| Passage shown |
ARTICLE 6 NOMINATIONS AND ELECTIONS OF OFFICERS

SECTION 1:

/ Any candidate for office must be a member in good standing.

SECTION 2:

/ The election of officers will be held at the end of each office's respective term during the last general membership meeting prior to the start of the next fiscal year.

SECTION 3:

/ Nominations for officers will be accepted during the 2nd to last general membership meeting.

SECTION 4:

/ Nominations will be accepted from the "voting" membership. Individuals are permitted to be nominated for only one office. A single organization may have no more than 2 individuals on the Board of Directors.

SECTION 5:

/ The President will supervise the nomination of officers.

SECTION 6:

/ Voting will be conducted in accordance with the Article 4, Section 4, except that the vote will only be accepted by written ballot. In the case of a tie, the Secretary shall notify the President and the President shall cast the deciding vote.

SECTION 7:

/ Officers shall be elected to alternating two year terms by the voting membership at the last general membership meeting and shall take office October 1st. Officers are restricted to two consecutive two-year terms in any one office. The President, Secretary, and 2 Board Members shall be elected in one election year and the Vice-President, Treasurer and 2 Board Members in the following year.

SECTION 8:

/ A list of names, addresses, and phone numbers of all officers and members shall be made available to all members as soon as possible after the election by the Secretary.

ARTICLE 7 - GOVERNMENT

SECTION 1:

/ The government of DCCA shall be vested in the Board of Directors consisting of the elected President, Vice President, Treasurer, Secretary, and 4 Board Members.

SECTION 2:

/ The majority Executive Board in its entirety, shall have the power to act in cases of emergency and when felt to be in the best interest of DCCA; provided every effort has been made to contact all Executive Board members. The Secretary will record the minutes of any Executive Board meeting

SECTION 3:

/ `Robert's Rules of Order' (newly revised) shall govern the proceedings of all meetings of DCCA unless otherwise provided in these by laws.

| Problems to work on |
- A) Write down the part of the bylaws text that begins at the words "ARTICLE 7 - GOVERNMENT" and ends after the words "4 Board Members.".
- B) Gather every line of the records containing the string "werden", with case counting.

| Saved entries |
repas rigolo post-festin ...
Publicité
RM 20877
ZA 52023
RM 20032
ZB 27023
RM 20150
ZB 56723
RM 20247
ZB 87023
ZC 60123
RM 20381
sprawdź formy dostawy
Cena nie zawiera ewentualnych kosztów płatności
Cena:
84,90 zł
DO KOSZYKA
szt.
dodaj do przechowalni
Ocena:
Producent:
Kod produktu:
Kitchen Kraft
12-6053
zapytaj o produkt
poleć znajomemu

...

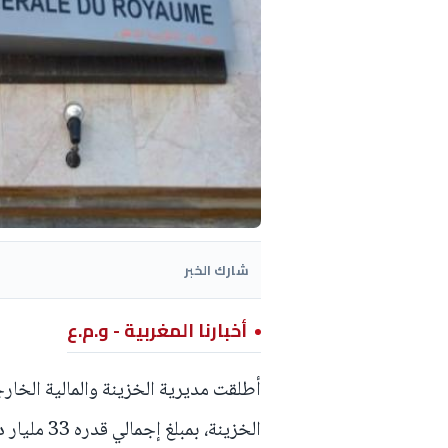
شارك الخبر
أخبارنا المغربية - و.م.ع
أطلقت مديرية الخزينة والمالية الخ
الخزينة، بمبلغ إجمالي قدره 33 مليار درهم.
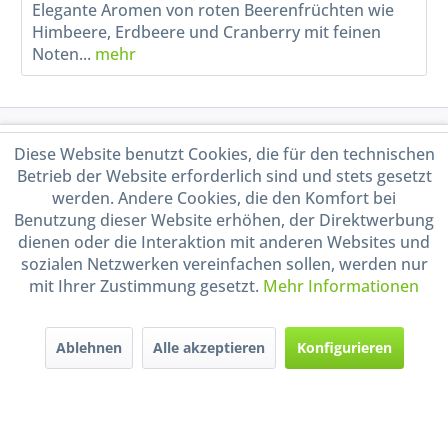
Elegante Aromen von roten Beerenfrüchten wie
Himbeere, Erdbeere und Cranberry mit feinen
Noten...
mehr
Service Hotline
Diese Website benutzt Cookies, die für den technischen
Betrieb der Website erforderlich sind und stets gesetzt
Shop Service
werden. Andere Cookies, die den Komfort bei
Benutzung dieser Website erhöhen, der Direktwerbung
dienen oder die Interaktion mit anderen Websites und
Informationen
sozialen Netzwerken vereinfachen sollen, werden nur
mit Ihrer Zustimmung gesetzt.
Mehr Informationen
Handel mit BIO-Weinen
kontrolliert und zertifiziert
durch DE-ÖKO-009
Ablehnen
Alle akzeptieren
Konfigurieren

| Answers below |
- A)
ARTICLE 7 - GOVERNMENT

SECTION 1:

/ The government of DCCA shall be vested in the Board of Directors consisting of the elected President, Vice President, Treasurer, Secretary, and 4 Board Members.

- B)
werden. Andere Cookies, die den Komfort bei
sozialen Netzwerken vereinfachen sollen, werden nur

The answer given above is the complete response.